CHC/SEK staff help build stronger communities 

CHW LeAndra Hancock volunteers as firefighter

(EDITOR’S NOTE: Across our region, CHC/SEK employees are making positive impacts within their communities, both at work and as volunteers. We’re proud of their personal investment and the contributions they bring to better their hometowns.) 

Volunteer Firefighter LeAndra Hancock’s Active 911 notifications sound on her phone, and off she goes to fight fires in the rural Allen County area.    

Similarly, that’s how her day job goes too.   

Work is hardly typical as she assists patients with various needs as a Community Health Worker at CHC/SEK. She provides food for patients in need from the pantry, visits with uninsured patients about their insurance options, help patients find transportation — sometimes providing the transportation— prescription assistance, and much more.   

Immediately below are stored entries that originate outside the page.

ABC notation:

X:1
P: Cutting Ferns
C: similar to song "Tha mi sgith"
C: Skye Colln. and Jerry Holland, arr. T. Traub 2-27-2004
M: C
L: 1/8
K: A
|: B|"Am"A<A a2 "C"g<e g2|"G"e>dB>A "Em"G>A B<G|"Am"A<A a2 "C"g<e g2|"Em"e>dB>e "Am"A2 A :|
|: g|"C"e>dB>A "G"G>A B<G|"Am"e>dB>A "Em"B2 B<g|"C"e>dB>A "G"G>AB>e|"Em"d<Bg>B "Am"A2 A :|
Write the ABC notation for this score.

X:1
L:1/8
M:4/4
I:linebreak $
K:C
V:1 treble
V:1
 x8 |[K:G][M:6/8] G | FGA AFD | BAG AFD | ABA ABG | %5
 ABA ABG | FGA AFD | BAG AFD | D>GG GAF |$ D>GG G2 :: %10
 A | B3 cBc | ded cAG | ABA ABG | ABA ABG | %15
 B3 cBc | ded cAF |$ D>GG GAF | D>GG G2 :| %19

In fact, in the short 35 minutes she was interviewed, she was pulled away twice to assist a patient that needed food pantry items and another who needed to find a way home from their doctor’s appointment.   

“It’s the connection that I like with the patients. I like to know more about them than just their need,” she says, adding that these connections make patients more comfortable visiting and asking for help. Some regularly come to her office just to talk. “I’m able to celebrate with them and see them go from point a to b.”  

LeAndra grew up in the small town of Hartford outside of Emporia. Her mother worked as a Special Education Teacher and her father worked at the National Wildlife Refuge. They volunteered at their hometown’s volunteer firefighter/first responder department. It only made sense to LeAndra to follow in their footsteps as a volunteer firefighter/first responder when she was older.   

“It’s always been part of my life,” she says. “I always knew that when I got the chance, I was going to do it.”   

Her parents would often have her participate in Firefighter/First Responder training classes.  

“They would always use me as the ‘dummy’,” LeAndra says. They have put her in cars to demonstrate how to use the Jaws of Life. And they put her on countless backboards. “They made a point to lift me upside down on the board because if you do not strap them in carefully, the patient will fall out.”   

Along with being part of her parents’ volunteering, another impactful moment that encouraged her to go into firefighting was when her aunt’s house caught fire when she was young, who happened to be a neighbor.   

“That was really dramatic,” LeAndra says. “I’ve seen house fires from far away and everything, but being really close was different. It’s crazy how fast the house filled with smoke and how quickly it caught fire everywhere. We did not have much time to get much of anything out.”   

As a rural volunteer firefighter, LeAndra commonly responds to grass fires, house fires and assists other emergency departments. If she can go, she notifies her Active 911 phone application that she’s responding to the fire. She puts on her specially fitted gear and jumps in the truck.   

Recently, LeAndra was also added to her hometowns Firefighter/First Responder Department as an Auxiliary member. Now, when she is home with family, she can join her family in helping the needs of the community she grew up in.   

LeAndra says it’s possible to work full-time, be a volunteer firefighter and mom of two. It’s just important to balance your time. LeAndra encourages people to take care of themselves.   

“Give yourself a break, and enjoy your family and your ‘you’ time,” she says. “Especially in the helping professions, we’re very giving, and we forget to take care of ourselves.”